- Activity
Copy every one of the rows below verbatim, leaving out the pictures.

- Material for the task
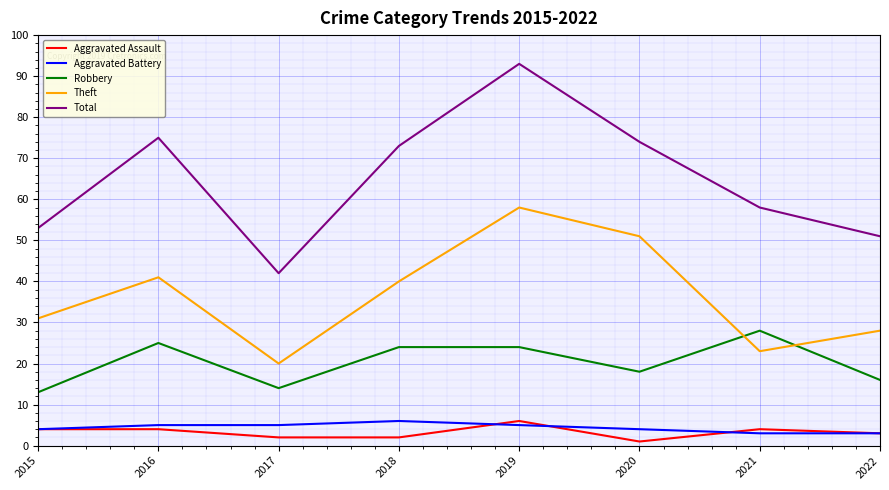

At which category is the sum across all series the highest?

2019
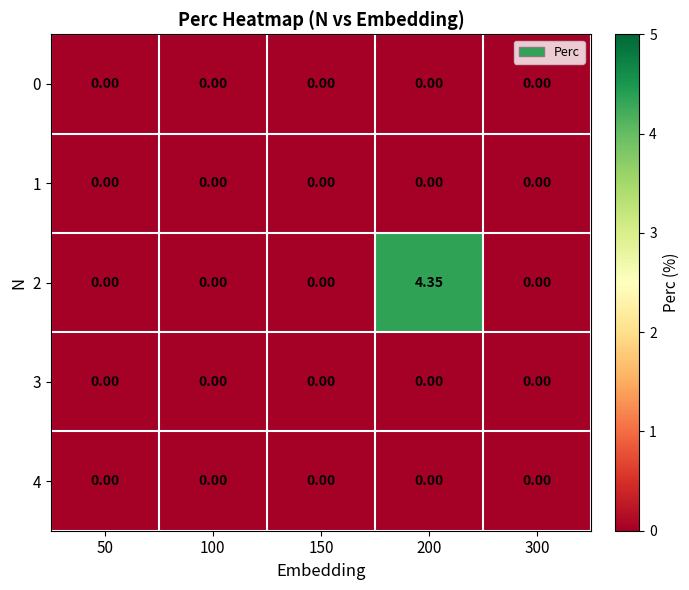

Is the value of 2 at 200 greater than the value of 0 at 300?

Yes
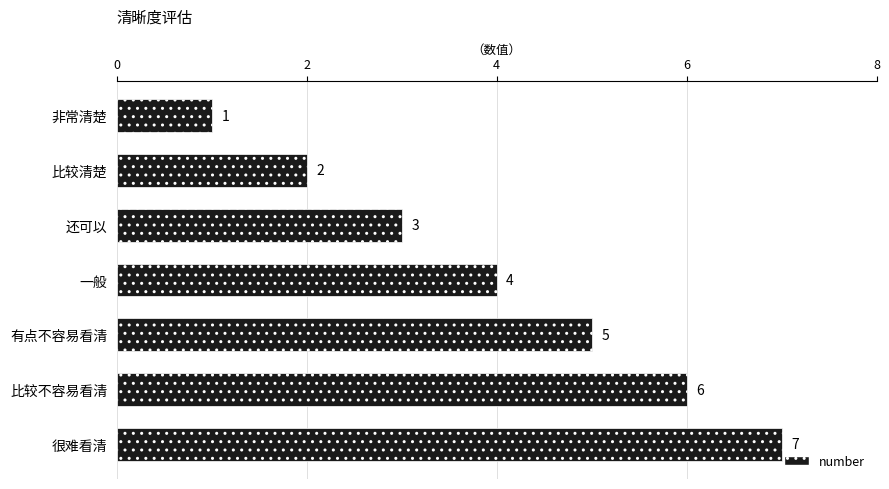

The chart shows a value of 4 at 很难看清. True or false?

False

- Response box
At which category is the sum across all series the highest?

2019

Is the value of 2 at 200 greater than the value of 0 at 300?

Yes

The chart shows a value of 4 at 很难看清. True or false?

False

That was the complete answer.